* [WHAT TO DO]: Reproduce verbatim the data from its beginning through the line containing "22: (103, 102)", both included, and leave out the picture.

* [DATA EXCERPTS]:
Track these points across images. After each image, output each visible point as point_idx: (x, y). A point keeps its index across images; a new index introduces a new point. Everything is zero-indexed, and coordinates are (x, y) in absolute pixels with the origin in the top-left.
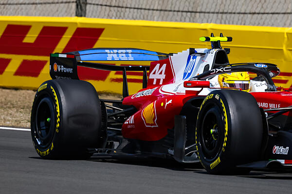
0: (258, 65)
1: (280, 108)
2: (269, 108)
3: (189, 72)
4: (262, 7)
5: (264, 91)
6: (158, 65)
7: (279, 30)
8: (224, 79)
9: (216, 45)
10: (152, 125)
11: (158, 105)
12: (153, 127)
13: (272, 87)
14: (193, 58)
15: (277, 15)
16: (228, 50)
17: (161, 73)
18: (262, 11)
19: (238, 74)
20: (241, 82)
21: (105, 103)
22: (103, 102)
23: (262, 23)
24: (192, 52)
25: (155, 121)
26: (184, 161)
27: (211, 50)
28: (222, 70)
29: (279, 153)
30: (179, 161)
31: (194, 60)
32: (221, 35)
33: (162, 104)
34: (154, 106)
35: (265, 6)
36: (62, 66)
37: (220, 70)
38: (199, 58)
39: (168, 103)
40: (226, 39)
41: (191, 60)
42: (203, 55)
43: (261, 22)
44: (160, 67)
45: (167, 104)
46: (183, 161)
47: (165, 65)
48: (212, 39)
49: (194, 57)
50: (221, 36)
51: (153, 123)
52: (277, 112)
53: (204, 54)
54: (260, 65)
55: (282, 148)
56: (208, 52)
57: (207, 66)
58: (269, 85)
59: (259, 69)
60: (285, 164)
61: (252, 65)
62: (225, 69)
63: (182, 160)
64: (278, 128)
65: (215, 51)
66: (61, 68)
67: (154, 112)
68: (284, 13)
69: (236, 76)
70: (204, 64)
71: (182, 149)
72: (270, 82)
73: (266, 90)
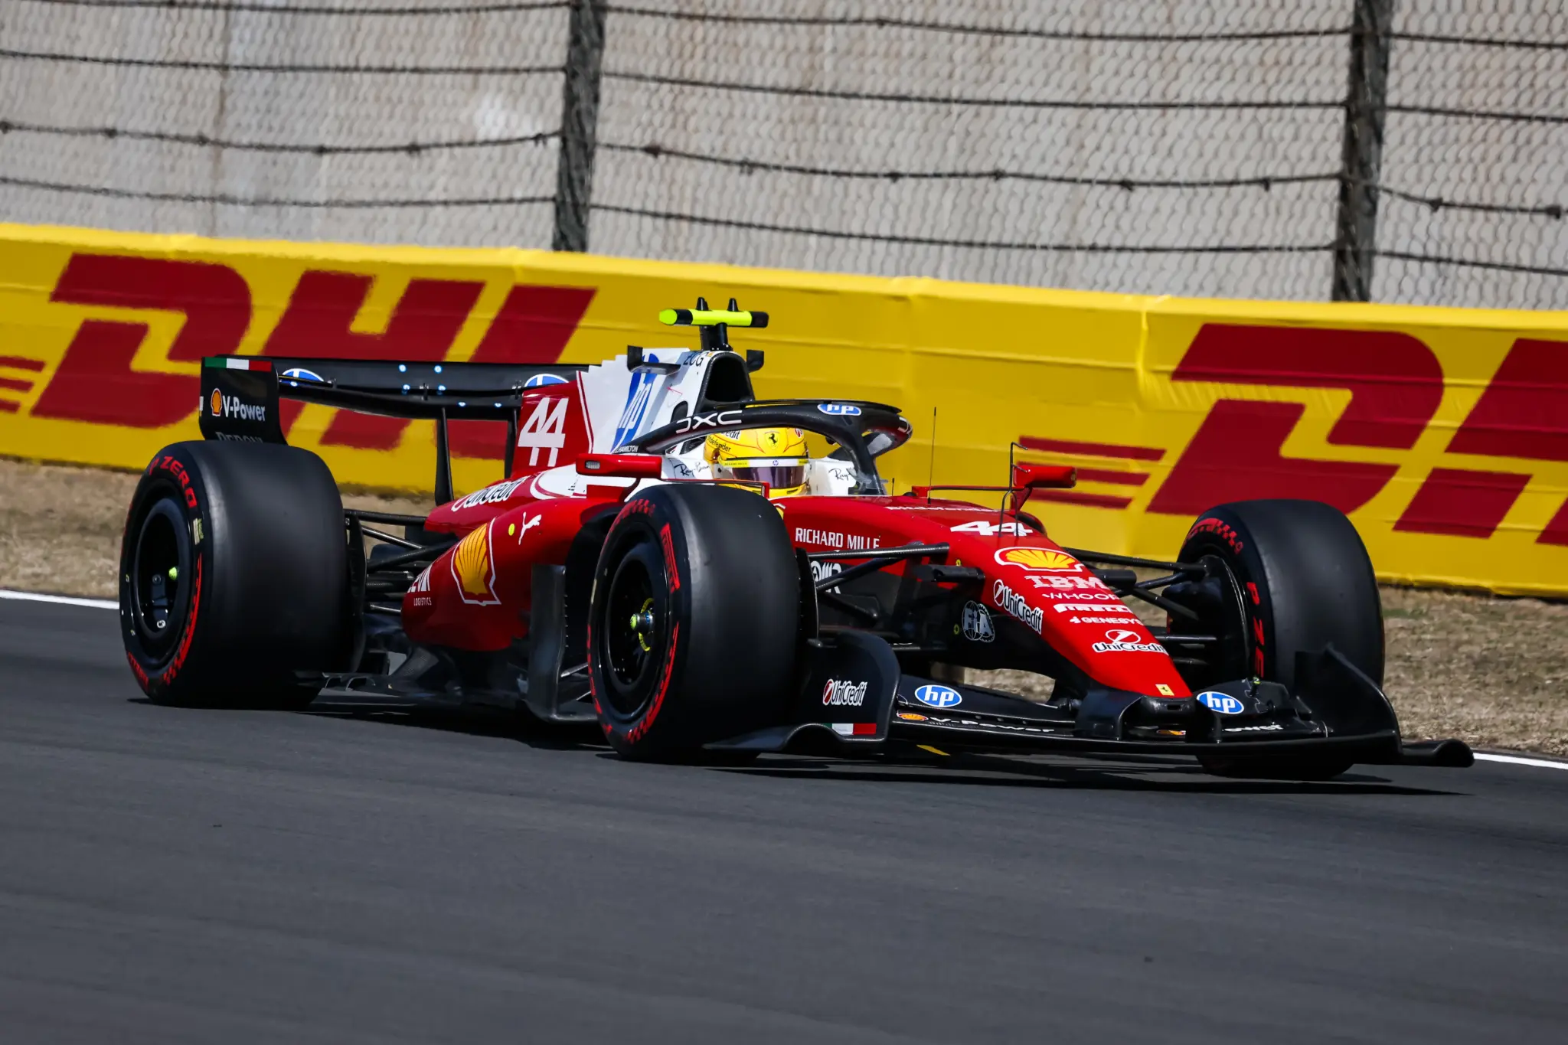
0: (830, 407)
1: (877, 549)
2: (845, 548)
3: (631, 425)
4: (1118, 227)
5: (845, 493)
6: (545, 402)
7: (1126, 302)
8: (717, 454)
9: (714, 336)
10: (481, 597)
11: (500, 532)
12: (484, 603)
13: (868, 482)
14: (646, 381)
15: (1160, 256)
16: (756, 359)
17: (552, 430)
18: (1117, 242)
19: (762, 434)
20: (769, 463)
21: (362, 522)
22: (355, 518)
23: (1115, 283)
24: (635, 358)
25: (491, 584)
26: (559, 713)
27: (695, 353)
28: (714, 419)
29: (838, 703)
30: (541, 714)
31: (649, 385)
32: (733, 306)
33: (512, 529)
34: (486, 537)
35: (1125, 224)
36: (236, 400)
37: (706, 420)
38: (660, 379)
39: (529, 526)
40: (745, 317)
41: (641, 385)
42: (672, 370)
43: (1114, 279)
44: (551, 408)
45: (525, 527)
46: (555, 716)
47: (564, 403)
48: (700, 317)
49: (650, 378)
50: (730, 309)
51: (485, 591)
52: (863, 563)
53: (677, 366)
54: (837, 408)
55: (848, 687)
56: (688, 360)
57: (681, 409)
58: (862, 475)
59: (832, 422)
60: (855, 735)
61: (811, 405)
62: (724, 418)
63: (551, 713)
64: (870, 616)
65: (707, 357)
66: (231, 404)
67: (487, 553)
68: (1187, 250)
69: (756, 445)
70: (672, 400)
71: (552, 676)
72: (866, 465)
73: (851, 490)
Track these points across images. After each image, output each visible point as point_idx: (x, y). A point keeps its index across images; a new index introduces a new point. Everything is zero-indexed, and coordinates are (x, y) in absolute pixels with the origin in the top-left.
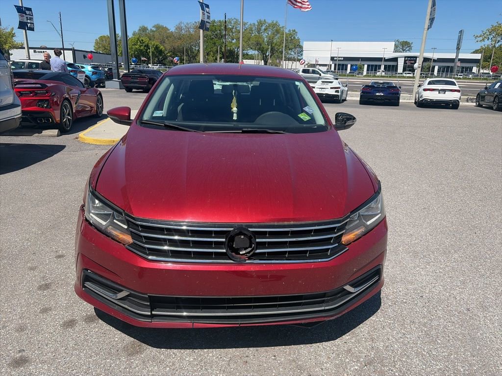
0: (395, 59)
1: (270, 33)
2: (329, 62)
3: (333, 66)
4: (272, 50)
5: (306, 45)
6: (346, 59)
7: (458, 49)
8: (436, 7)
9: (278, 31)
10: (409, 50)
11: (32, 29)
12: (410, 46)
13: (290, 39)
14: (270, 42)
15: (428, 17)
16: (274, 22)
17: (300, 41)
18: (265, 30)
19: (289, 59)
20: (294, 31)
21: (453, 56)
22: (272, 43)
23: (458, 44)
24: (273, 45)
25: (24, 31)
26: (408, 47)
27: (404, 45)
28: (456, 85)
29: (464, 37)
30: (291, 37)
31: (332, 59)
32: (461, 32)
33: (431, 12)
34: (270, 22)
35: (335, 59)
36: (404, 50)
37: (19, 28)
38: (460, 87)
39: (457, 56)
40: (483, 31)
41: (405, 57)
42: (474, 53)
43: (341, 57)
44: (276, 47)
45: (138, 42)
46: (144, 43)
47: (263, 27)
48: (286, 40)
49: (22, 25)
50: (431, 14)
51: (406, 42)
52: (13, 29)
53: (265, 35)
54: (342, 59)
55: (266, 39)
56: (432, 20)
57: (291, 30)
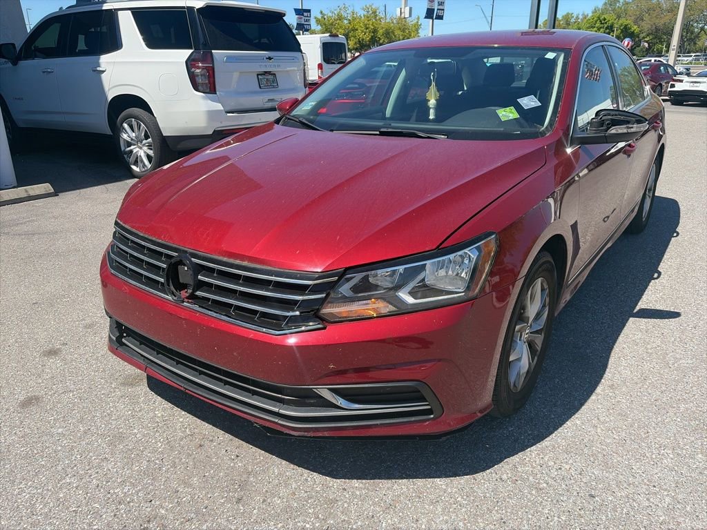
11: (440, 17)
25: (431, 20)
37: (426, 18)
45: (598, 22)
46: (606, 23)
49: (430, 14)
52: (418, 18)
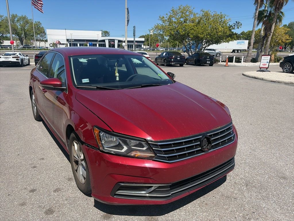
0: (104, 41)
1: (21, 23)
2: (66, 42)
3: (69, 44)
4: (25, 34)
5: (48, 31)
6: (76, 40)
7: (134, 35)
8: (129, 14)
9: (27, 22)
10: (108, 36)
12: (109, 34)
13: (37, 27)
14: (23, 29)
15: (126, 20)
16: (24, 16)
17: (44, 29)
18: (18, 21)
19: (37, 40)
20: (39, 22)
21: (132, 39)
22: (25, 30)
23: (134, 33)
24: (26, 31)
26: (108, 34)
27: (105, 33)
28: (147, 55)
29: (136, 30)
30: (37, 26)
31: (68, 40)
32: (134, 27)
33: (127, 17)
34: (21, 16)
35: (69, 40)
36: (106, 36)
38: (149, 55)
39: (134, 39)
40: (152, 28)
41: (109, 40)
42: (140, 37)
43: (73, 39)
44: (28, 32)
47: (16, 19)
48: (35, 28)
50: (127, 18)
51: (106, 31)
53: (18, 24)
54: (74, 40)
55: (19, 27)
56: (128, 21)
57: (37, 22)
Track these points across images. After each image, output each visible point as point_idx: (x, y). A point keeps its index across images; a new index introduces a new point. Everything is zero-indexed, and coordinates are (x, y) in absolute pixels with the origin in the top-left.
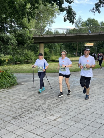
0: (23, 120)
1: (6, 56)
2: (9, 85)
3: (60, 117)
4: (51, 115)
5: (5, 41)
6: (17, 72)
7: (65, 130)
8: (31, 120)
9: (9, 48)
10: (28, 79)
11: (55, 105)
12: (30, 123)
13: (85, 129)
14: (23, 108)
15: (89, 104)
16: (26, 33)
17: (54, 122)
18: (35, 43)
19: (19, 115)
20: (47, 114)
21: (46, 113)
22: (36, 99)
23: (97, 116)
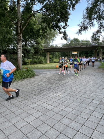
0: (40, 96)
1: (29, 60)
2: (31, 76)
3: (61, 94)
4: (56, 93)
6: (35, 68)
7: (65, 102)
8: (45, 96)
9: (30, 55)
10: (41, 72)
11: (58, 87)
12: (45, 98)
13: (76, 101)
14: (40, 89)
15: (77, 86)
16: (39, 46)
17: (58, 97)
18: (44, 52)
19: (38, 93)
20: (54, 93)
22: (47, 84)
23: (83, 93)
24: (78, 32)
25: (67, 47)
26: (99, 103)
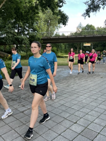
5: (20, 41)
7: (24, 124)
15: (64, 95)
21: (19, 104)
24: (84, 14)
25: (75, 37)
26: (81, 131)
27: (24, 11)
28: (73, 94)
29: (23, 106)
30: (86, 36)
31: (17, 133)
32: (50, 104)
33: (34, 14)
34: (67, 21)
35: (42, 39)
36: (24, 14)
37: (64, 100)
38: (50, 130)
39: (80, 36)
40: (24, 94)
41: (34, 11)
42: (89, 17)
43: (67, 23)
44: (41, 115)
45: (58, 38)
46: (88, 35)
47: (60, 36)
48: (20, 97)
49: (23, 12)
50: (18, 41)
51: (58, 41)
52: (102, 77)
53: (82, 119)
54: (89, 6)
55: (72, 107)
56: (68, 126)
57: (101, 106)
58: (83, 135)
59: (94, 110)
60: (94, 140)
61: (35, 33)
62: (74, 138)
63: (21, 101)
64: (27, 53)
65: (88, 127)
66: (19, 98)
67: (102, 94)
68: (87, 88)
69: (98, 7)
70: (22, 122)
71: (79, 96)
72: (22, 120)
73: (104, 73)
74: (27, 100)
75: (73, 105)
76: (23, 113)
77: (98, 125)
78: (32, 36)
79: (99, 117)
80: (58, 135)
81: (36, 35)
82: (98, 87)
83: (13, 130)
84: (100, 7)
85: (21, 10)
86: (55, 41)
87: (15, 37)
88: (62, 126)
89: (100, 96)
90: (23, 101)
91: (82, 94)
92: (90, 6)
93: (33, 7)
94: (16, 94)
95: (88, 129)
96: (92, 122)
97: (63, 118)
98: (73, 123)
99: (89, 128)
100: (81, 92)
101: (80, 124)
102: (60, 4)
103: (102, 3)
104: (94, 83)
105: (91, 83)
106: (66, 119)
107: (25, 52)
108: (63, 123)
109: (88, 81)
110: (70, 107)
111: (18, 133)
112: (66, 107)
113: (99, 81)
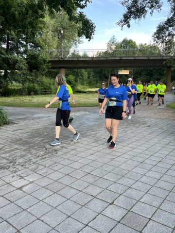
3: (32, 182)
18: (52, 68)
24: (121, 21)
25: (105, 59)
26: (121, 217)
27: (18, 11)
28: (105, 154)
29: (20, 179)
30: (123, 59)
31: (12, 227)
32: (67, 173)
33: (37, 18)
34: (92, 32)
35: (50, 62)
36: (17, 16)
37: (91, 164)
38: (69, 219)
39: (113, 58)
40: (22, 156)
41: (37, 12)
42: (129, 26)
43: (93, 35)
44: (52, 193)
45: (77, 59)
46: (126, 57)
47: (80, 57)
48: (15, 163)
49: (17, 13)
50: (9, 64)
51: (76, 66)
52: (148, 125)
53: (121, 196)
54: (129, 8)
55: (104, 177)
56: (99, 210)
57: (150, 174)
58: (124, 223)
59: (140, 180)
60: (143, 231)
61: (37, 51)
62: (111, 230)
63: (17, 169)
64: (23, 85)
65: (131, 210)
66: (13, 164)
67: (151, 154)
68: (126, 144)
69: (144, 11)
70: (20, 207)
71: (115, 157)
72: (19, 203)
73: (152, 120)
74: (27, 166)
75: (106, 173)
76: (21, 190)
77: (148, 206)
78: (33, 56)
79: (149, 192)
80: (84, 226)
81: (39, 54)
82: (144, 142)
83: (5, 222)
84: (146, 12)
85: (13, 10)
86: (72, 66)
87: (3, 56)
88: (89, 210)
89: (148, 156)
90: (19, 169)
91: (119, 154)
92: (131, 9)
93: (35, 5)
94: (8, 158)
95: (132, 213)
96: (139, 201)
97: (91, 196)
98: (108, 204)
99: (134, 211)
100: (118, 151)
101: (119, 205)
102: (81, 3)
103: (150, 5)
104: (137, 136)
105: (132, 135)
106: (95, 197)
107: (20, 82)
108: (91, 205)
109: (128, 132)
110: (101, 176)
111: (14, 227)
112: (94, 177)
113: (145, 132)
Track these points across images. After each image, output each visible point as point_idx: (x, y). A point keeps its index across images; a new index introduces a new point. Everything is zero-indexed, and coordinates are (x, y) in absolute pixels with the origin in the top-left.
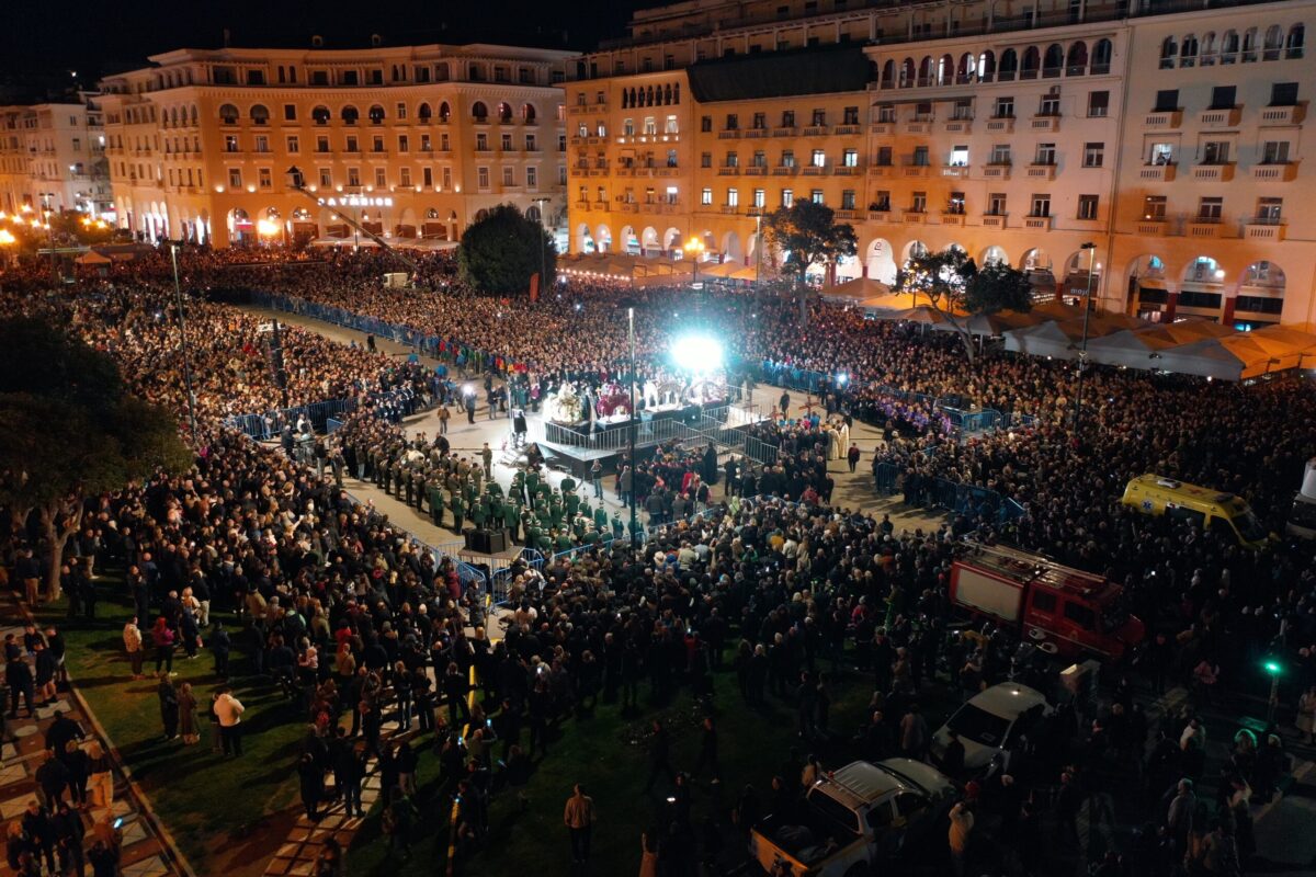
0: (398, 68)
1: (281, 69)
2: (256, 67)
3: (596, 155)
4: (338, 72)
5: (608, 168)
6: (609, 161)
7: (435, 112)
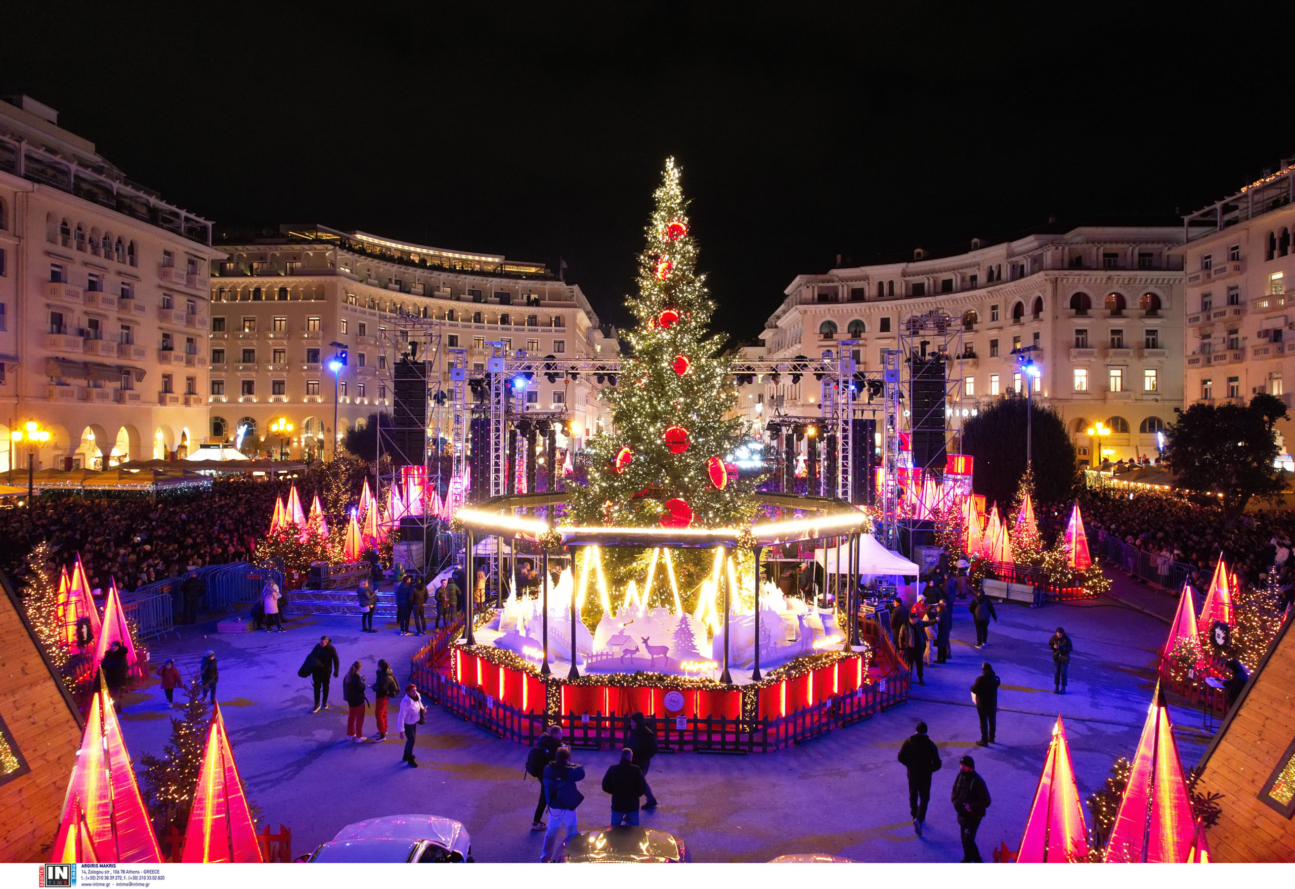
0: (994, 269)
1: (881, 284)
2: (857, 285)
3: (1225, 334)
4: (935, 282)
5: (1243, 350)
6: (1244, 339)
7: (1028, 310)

* [TASK ANSWER]:
Track these points across images. After each image, output each visible point as point_idx: (x, y). A point keeps its index across images; a new index introduces a new point. Everything is zero-indexed, and coordinates are (x, y) in absolute pixels with the origin in the top-left.
0: (258, 65)
1: (280, 108)
2: (269, 108)
3: (189, 72)
4: (262, 7)
5: (264, 91)
6: (158, 65)
7: (279, 30)
8: (224, 79)
9: (216, 45)
10: (152, 125)
11: (158, 105)
12: (153, 127)
13: (272, 87)
14: (193, 58)
15: (277, 15)
16: (228, 50)
17: (161, 73)
18: (262, 11)
19: (238, 74)
20: (241, 82)
21: (105, 103)
22: (103, 102)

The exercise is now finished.